Stored data
<<<<

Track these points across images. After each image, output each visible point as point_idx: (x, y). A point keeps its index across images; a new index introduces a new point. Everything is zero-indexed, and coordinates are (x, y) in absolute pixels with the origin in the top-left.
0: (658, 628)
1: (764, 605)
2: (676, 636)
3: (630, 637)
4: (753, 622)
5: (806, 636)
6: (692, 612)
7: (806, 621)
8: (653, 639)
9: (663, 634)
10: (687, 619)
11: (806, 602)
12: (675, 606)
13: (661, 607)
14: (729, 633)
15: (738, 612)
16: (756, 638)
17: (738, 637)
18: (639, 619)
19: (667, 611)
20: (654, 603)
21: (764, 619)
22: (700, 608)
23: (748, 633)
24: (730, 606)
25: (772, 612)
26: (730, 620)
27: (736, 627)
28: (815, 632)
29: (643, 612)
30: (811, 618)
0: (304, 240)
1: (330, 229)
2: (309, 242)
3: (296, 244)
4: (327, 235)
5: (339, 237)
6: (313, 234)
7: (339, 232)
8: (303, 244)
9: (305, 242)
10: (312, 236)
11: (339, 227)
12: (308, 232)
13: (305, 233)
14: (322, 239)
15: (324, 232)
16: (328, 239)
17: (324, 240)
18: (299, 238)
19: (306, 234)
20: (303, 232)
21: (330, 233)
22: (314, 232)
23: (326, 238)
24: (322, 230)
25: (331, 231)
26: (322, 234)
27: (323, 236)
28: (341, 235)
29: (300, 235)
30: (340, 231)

>>>>
<<<<

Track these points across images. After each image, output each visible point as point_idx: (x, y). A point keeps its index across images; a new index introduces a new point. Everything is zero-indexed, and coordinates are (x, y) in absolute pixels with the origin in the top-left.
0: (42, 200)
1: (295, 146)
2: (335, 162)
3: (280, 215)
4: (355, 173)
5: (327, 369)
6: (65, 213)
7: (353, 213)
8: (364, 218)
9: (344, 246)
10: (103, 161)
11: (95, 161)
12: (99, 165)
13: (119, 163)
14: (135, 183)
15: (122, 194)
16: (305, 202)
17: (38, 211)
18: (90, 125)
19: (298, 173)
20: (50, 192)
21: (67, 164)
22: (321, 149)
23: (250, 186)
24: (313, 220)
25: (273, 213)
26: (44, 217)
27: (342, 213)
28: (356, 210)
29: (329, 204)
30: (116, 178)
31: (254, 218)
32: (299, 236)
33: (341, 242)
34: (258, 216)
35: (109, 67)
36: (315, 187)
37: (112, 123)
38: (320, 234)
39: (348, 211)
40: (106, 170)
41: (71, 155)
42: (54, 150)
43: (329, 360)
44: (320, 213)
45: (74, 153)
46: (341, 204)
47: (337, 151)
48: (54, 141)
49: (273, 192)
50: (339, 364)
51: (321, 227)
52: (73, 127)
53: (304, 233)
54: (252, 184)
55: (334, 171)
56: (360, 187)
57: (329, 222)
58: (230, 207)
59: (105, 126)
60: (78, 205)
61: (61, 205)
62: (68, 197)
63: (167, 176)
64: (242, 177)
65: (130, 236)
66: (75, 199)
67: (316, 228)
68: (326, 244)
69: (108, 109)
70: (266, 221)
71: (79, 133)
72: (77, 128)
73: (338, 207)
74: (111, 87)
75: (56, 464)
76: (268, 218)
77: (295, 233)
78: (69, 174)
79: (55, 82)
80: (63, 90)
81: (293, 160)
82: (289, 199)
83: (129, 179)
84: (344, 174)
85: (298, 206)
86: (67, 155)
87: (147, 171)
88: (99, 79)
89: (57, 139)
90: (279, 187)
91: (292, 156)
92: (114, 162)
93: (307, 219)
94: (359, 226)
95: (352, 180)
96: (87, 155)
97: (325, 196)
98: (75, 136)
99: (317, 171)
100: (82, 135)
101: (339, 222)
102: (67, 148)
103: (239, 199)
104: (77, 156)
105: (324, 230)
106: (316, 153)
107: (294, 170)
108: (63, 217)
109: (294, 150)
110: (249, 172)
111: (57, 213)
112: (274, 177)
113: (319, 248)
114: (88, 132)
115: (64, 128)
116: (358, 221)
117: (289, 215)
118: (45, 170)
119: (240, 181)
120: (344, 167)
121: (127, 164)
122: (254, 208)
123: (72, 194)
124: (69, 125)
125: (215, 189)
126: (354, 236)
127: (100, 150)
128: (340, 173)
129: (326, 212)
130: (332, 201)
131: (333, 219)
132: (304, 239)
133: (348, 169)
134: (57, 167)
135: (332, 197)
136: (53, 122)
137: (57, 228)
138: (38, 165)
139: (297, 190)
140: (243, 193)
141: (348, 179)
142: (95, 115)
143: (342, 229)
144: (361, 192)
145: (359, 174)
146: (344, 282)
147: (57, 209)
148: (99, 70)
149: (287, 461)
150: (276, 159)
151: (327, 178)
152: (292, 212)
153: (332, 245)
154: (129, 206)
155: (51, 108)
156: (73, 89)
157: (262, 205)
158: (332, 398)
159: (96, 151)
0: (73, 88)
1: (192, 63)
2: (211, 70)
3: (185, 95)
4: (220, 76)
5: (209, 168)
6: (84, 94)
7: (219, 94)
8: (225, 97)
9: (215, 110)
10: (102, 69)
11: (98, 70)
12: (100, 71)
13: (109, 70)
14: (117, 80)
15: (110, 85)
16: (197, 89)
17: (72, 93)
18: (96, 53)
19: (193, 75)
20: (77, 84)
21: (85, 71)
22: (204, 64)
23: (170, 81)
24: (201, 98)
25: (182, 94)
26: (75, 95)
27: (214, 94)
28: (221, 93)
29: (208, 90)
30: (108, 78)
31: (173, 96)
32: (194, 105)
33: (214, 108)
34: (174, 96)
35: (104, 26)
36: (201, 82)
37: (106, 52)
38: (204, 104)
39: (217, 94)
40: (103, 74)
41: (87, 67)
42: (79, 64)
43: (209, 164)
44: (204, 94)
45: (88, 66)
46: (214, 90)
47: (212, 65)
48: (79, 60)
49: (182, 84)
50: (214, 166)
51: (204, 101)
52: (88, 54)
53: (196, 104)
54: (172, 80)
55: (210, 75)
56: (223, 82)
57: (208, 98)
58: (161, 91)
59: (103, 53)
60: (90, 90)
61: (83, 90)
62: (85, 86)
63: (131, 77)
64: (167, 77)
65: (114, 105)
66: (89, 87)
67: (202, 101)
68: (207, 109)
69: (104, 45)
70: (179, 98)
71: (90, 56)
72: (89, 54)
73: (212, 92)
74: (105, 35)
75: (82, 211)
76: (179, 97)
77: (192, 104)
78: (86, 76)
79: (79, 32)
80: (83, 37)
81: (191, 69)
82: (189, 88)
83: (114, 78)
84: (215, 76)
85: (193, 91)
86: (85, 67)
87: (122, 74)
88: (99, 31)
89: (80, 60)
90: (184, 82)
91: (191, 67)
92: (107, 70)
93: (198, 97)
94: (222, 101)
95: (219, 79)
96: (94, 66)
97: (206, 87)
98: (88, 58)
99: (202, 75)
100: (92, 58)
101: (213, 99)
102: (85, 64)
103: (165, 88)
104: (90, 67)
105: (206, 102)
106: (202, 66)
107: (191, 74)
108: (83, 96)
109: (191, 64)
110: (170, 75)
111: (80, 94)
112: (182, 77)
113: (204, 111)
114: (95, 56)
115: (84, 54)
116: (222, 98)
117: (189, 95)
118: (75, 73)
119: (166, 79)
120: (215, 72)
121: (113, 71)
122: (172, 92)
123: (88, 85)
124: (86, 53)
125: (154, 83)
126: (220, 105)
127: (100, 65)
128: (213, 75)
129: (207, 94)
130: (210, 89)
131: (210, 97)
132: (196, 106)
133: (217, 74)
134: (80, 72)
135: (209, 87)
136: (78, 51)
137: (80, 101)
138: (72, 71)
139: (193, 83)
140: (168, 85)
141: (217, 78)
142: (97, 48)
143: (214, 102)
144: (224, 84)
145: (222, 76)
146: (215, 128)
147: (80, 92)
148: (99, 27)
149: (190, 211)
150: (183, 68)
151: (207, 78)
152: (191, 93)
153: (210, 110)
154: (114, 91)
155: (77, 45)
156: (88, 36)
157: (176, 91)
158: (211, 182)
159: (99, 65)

>>>>
<<<<

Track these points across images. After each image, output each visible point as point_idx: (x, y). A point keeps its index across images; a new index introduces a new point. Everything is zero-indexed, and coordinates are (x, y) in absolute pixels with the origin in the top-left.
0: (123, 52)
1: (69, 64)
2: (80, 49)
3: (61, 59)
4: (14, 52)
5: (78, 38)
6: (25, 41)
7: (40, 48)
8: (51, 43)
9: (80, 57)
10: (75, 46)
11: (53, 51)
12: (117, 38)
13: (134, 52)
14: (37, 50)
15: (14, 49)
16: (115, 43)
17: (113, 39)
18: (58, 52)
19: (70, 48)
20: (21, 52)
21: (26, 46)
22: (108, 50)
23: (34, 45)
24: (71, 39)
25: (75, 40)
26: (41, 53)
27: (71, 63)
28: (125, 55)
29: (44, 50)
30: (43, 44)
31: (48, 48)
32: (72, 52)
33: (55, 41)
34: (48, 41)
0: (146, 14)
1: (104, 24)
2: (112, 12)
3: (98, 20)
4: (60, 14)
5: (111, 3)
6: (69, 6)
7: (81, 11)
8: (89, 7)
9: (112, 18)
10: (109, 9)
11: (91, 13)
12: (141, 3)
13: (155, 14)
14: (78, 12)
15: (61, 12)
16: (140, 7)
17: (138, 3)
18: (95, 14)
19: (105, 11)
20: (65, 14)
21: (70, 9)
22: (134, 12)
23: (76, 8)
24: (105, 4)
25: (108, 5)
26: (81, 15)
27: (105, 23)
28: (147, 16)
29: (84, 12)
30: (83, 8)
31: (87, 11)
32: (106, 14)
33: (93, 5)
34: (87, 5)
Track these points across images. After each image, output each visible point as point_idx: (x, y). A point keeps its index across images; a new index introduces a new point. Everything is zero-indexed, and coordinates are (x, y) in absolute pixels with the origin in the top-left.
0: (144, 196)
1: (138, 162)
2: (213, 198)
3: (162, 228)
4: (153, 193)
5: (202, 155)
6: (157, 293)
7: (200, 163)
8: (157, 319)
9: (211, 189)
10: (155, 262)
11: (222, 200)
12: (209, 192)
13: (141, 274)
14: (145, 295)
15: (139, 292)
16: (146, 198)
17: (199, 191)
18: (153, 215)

>>>>

> [TRY IT]: Give back, word for word, only the lines above from the line holding "123: (72, 194)" to the line holding "158: (332, 398)", both included.

> [COMPLETED EXERCISE]:
123: (72, 194)
124: (69, 125)
125: (215, 189)
126: (354, 236)
127: (100, 150)
128: (340, 173)
129: (326, 212)
130: (332, 201)
131: (333, 219)
132: (304, 239)
133: (348, 169)
134: (57, 167)
135: (332, 197)
136: (53, 122)
137: (57, 228)
138: (38, 165)
139: (297, 190)
140: (243, 193)
141: (348, 179)
142: (95, 115)
143: (342, 229)
144: (361, 192)
145: (359, 174)
146: (344, 282)
147: (57, 209)
148: (99, 70)
149: (287, 461)
150: (276, 159)
151: (327, 178)
152: (292, 212)
153: (332, 245)
154: (129, 206)
155: (51, 108)
156: (73, 89)
157: (262, 205)
158: (332, 398)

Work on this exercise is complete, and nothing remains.